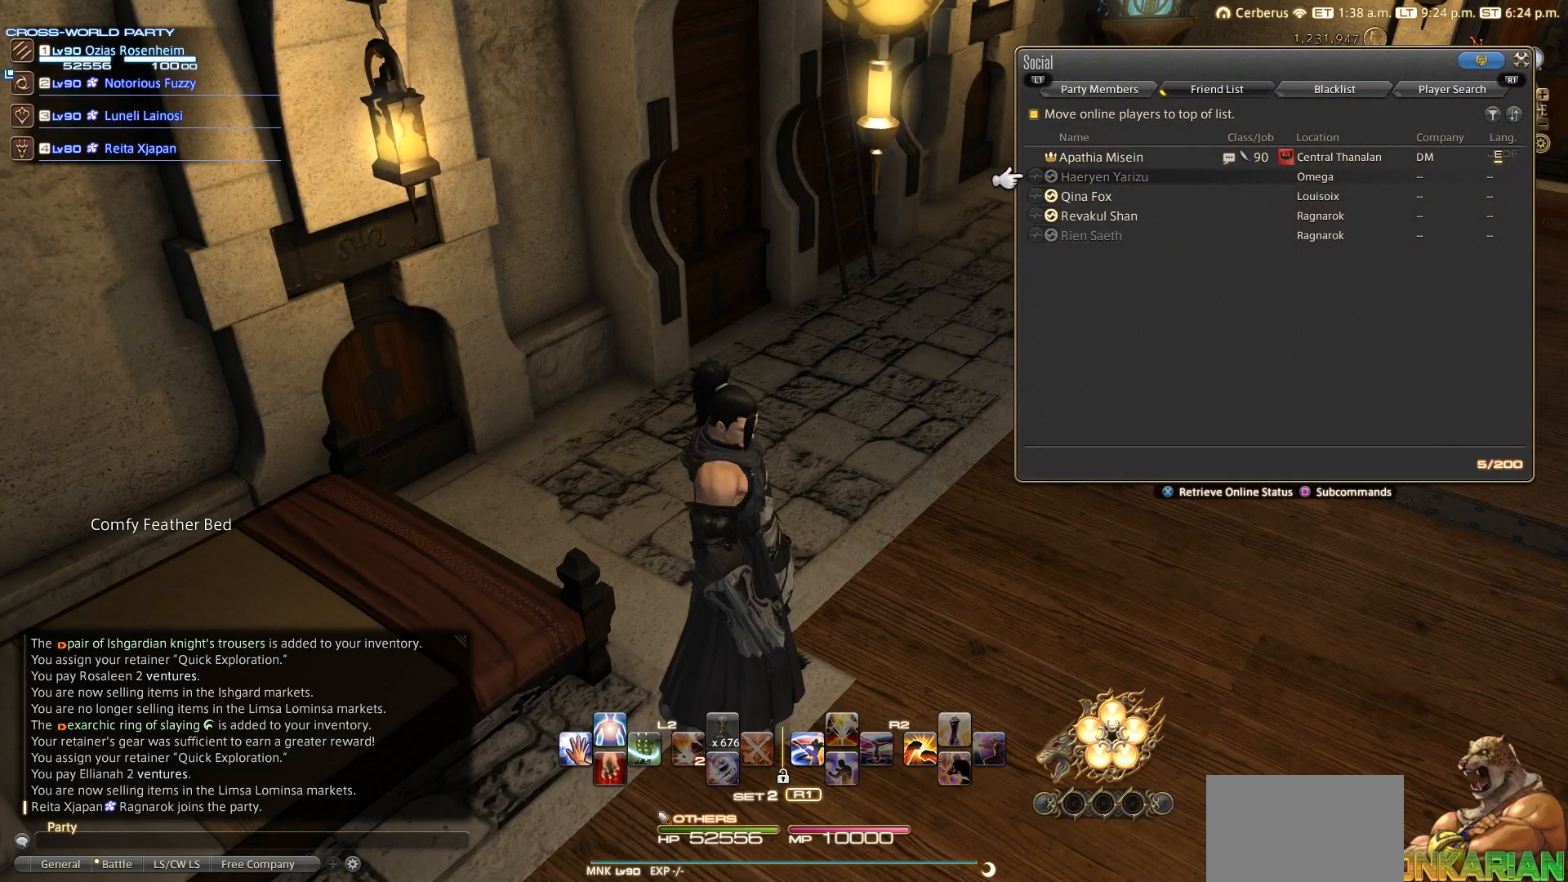
{"buttons": ["DPAD_UP"], "left_stick": "center", "right_stick": "center", "events": [[383, "DPAD_UP", "down"]]}
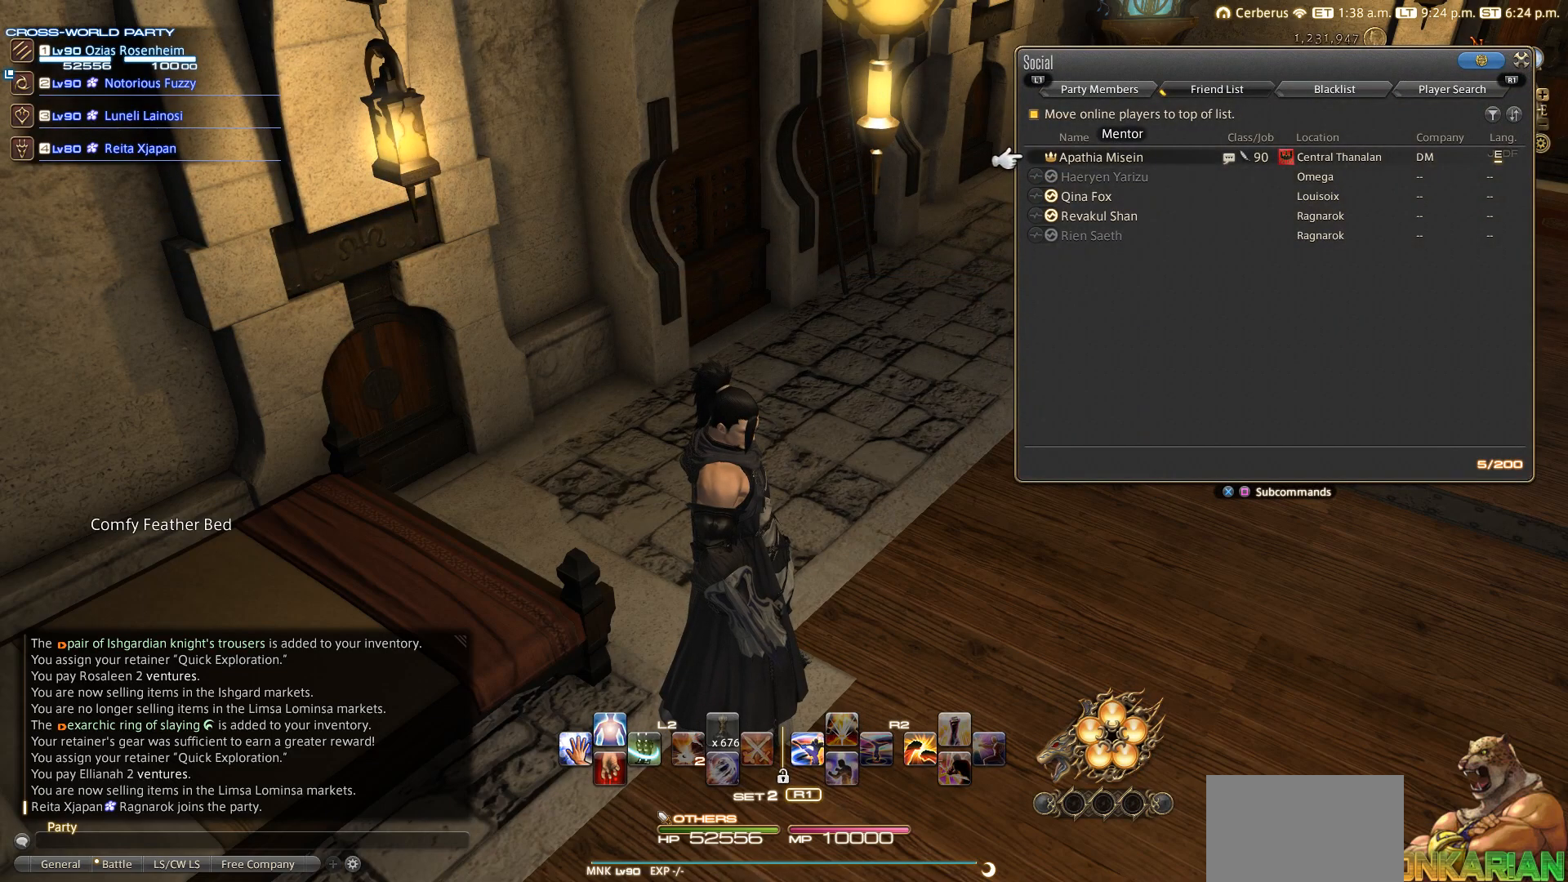
{"buttons": ["DPAD_DOWN"], "left_stick": "center", "right_stick": "center", "events": [[83, "DPAD_UP", "up"], [183, "DPAD_UP", "down"], [283, "DPAD_UP", "up"], [483, "DPAD_DOWN", "down"]]}
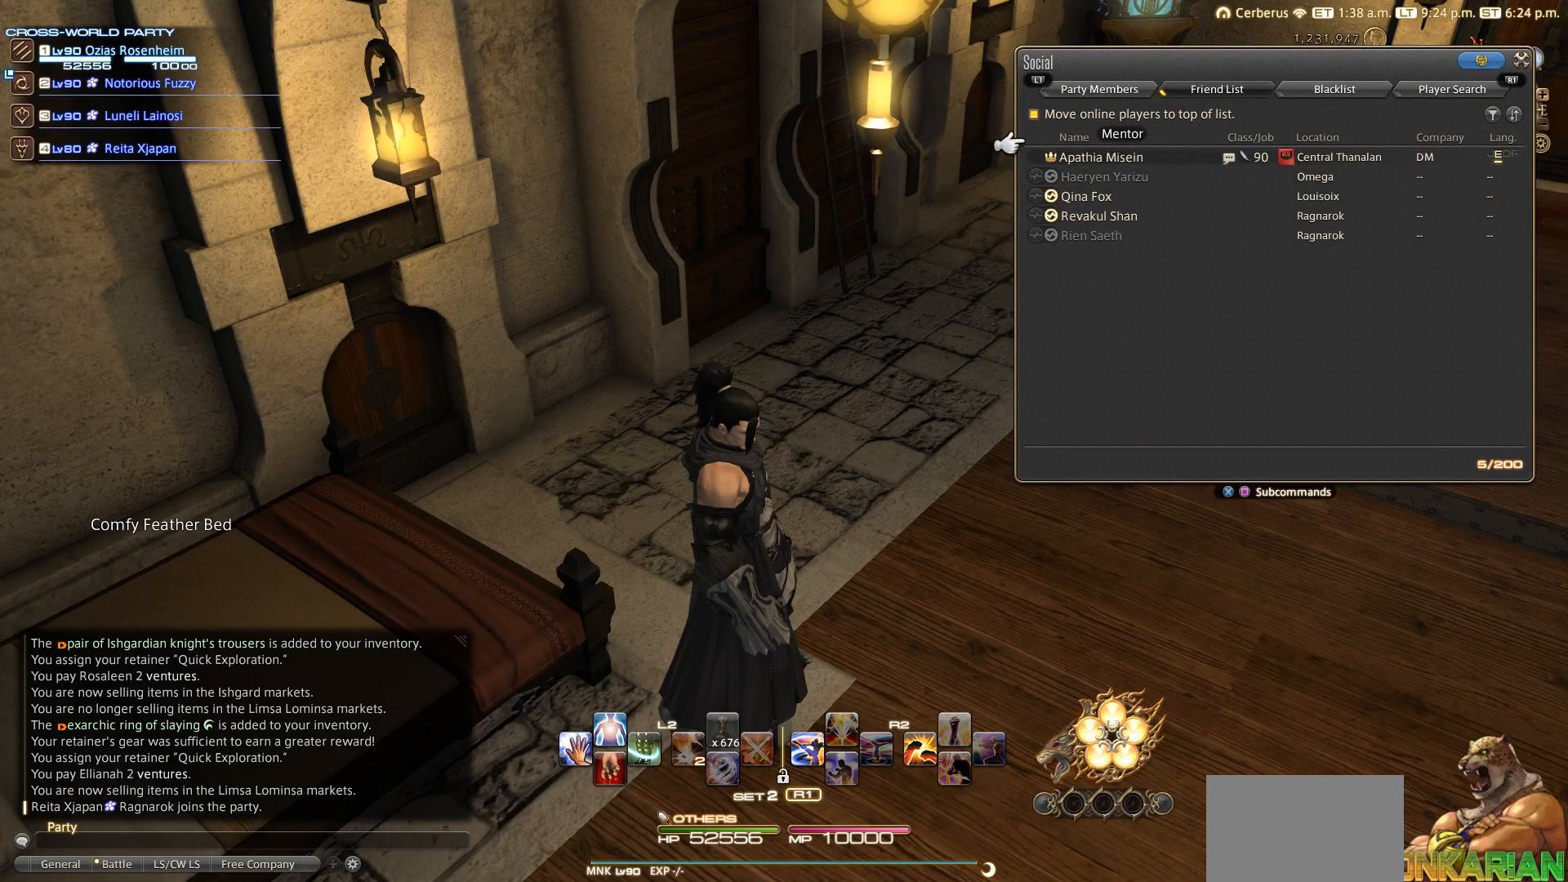
{"buttons": [], "left_stick": "center", "right_stick": "center", "events": [[83, "DPAD_DOWN", "up"], [283, "DPAD_DOWN", "down"], [383, "DPAD_DOWN", "up"]]}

+---+

Task to complete: Your response must reproduce the listing above word for word and must contain none of its pictures.

Answer to this task:
{"buttons": ["DPAD_UP"], "left_stick": "center", "right_stick": "center", "events": [[383, "DPAD_UP", "down"]]}
{"buttons": ["DPAD_DOWN"], "left_stick": "center", "right_stick": "center", "events": [[83, "DPAD_UP", "up"], [183, "DPAD_UP", "down"], [283, "DPAD_UP", "up"], [483, "DPAD_DOWN", "down"]]}
{"buttons": [], "left_stick": "center", "right_stick": "center", "events": [[83, "DPAD_DOWN", "up"], [283, "DPAD_DOWN", "down"], [383, "DPAD_DOWN", "up"]]}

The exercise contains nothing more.